What to produce:
Could you write out all of the data again, word for word?
### Input data
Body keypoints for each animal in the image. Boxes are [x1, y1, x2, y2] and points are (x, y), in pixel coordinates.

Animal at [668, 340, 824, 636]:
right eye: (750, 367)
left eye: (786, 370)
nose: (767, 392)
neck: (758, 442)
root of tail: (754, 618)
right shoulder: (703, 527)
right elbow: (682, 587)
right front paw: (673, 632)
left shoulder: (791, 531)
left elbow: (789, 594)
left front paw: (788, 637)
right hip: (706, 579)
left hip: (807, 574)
######
Task result:
Body keypoints for each animal in the image. Boxes are [x1, y1, x2, y2] and points are (x, y), in pixel coordinates.

Animal at [668, 340, 824, 636]:
right eye: (750, 367)
left eye: (786, 370)
nose: (767, 392)
neck: (758, 442)
root of tail: (754, 618)
right shoulder: (703, 527)
right elbow: (682, 587)
right front paw: (673, 632)
left shoulder: (791, 531)
left elbow: (789, 594)
left front paw: (788, 637)
right hip: (706, 579)
left hip: (807, 574)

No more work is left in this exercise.